Most groups meet either monthly or biweekly. Current groups are always listed in the Networker, TVC’s quarterly newsletter. Groups are located in East, West, and Middle TN. Each group is assigned to a specific Outreach Specialist to help with facilitation and management, giving the group co-faciliators a direct staff person to contact if any assistance is needed.
Advocacy and Support
Advocacy and support services are at the heart of the SFSN and include providing information about community resources, referral to resources, and education to help parents/caregivers and professionals have a better understanding of children and adolescent mental health disorders and needs. TVC provides a toll free access telephone number for families across Tennessee to ensure that parents/caregivers can reach out for assistance. The major concerns parents/caregivers have involve lack of access to servicesand supports through Special Education, TennCare, private insurance, and mental health providers.

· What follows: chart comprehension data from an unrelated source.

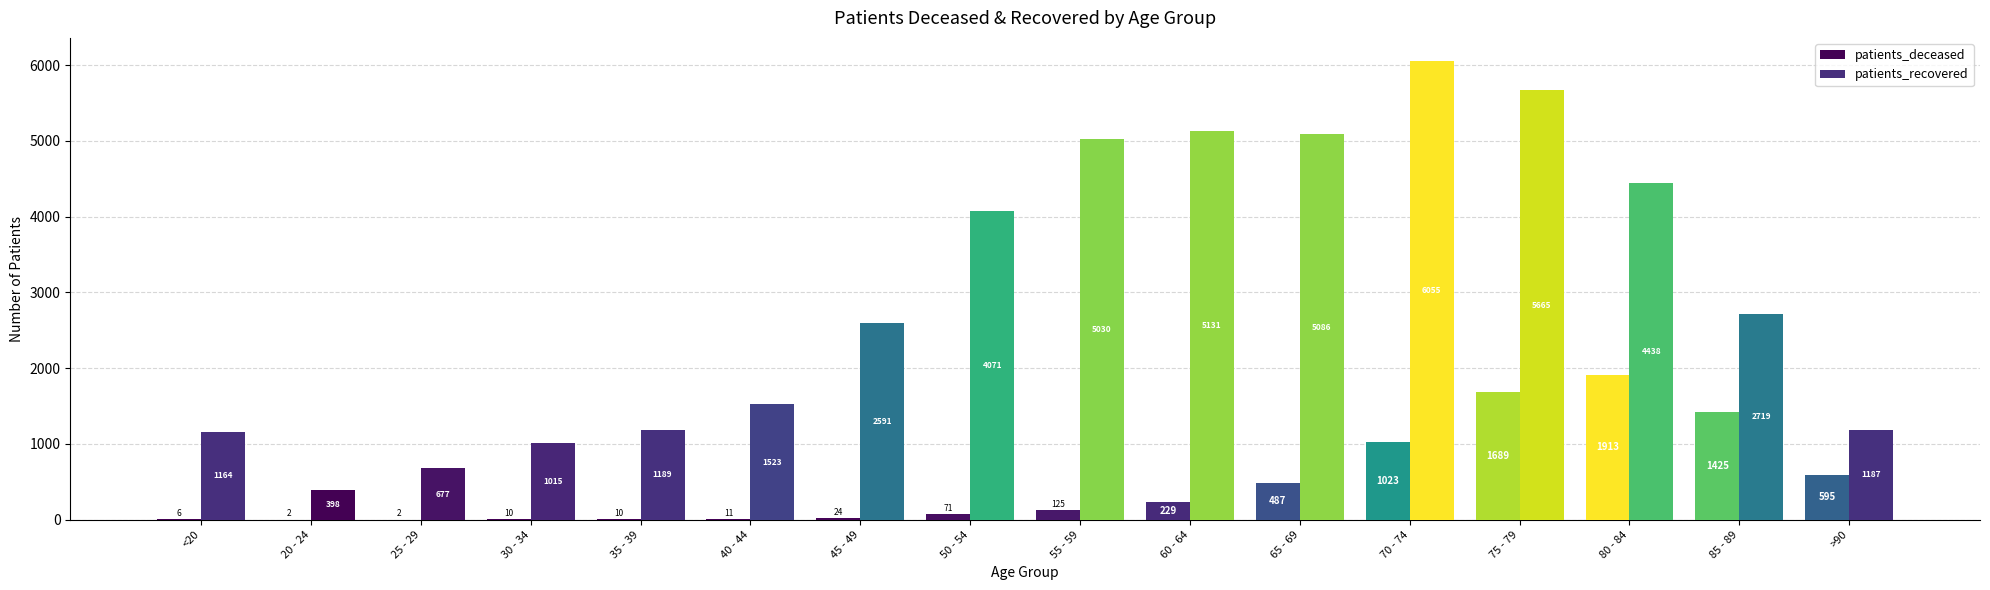

The value of patients_recovered at 35 - 39 is 1189. True or false?

True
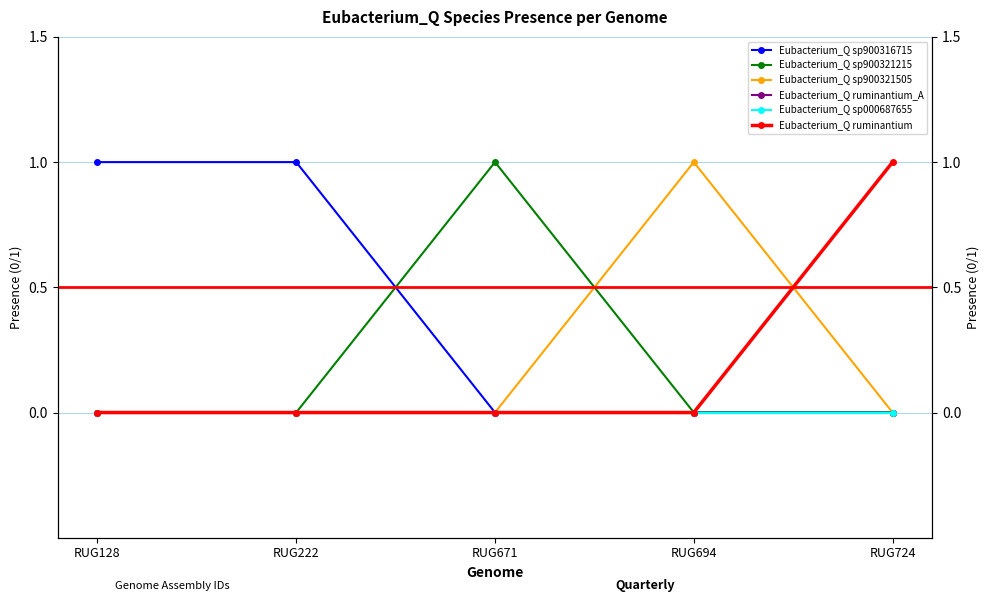

Reading left to right, what are all the values shown in this chart?

Eubacterium_Q sp900316715: 1	1	0	0	0
Eubacterium_Q sp900321215: 0	0	1	0	0
Eubacterium_Q sp900321505: 0	0	0	1	0
Eubacterium_Q ruminantium_A: 0	0	0	0	0
Eubacterium_Q sp000687655: 0	0	0	0	0
Eubacterium_Q ruminantium: 0	0	0	0	1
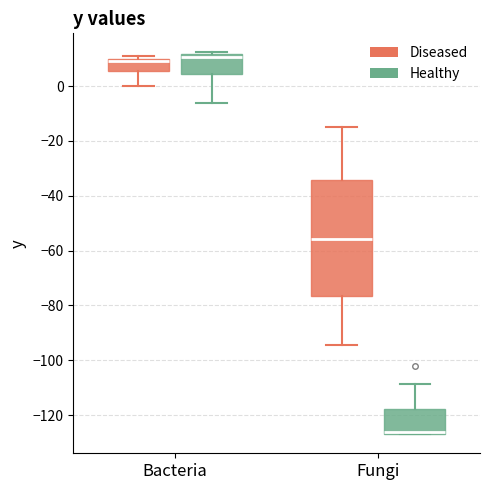

Where is the lower edge of the box for Bacteria (Diseased) on the y-axis? The values are not printed on the chart, so give them approximately, as read against the axis.

6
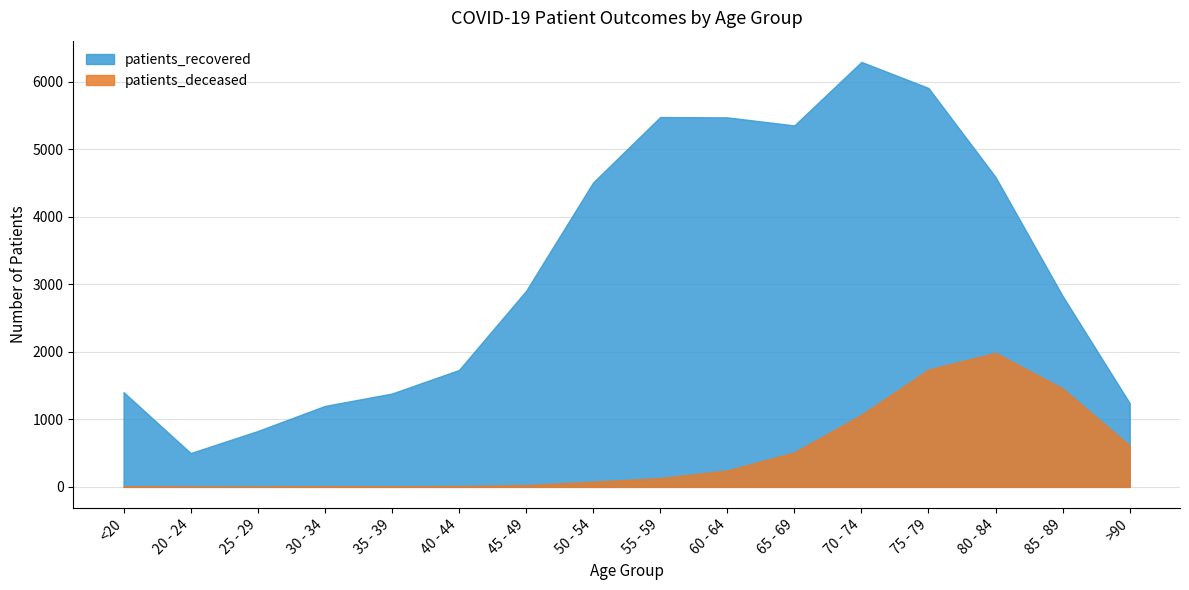

What is the sum of all patients_recovered values?

51643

Special Education: Individuals with Disabilities Education Act (IDEA) & 504: Parents/caregivers often find it difficult to get their child evaluated at the school level. When that is achieved, they often have to advocate for needed services even when their child qualifies. SFSN Staff work with parents/caregivers to understand their rights, the laws that cover their children’s educational needs, and to actively engage in the process of developing educational plans that benefit their child.

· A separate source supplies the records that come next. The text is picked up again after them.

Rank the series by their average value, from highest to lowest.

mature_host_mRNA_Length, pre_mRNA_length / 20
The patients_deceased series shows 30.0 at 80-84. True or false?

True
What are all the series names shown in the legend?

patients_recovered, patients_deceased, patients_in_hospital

Sometimes children and youth with emotional and behavioral disturbances are involved in disciplinary actions at school including zero tolerance charges. SFSN Staff work with parents and school staff to develop the best outcome for the child in these incidences, with emphasis on keeping the child in school with all the necessary support services necessary for them to achieve success.
TennCare Behavioral Health Services & Private Insurance:
Children and youth who have a severe emotional disturbance (SED) often need mental health services and supports that vary in intensity from community based services such as case management or individual therapy to in-home counseling or day treatment to crisis intervention and sometimes inpatient hospitalization and residential treatment. More intensive levels of services are sometimes difficult to obtain as they have to be approved by the child’s insurance and managed care organization (MCO). SFSN Staff help parents communicate effectively with MCO staff, file appeals, and learn about their mental health benefits. SFSN Staff also work with parents/caregivers to keep children and youth out of state custody. Sometimes parents/caregivers have been encouraged by others to place their child in state custody to get necessary treatment services. However, when children are in state custody, there is no guarantee that they will get the proper treatment they need and parents have little control over what happens to their child. SFSN Staff help parents to find other options.
Lack of mental health providers in the community:
Parents/caregivers often call when they cannot find a doctor or counselor in their community to provide mental health services for their child or they may call and ask for recommendations as to who to contact for services. SFSN Staff can help parents/caregivers through referral and information on the options available in their community.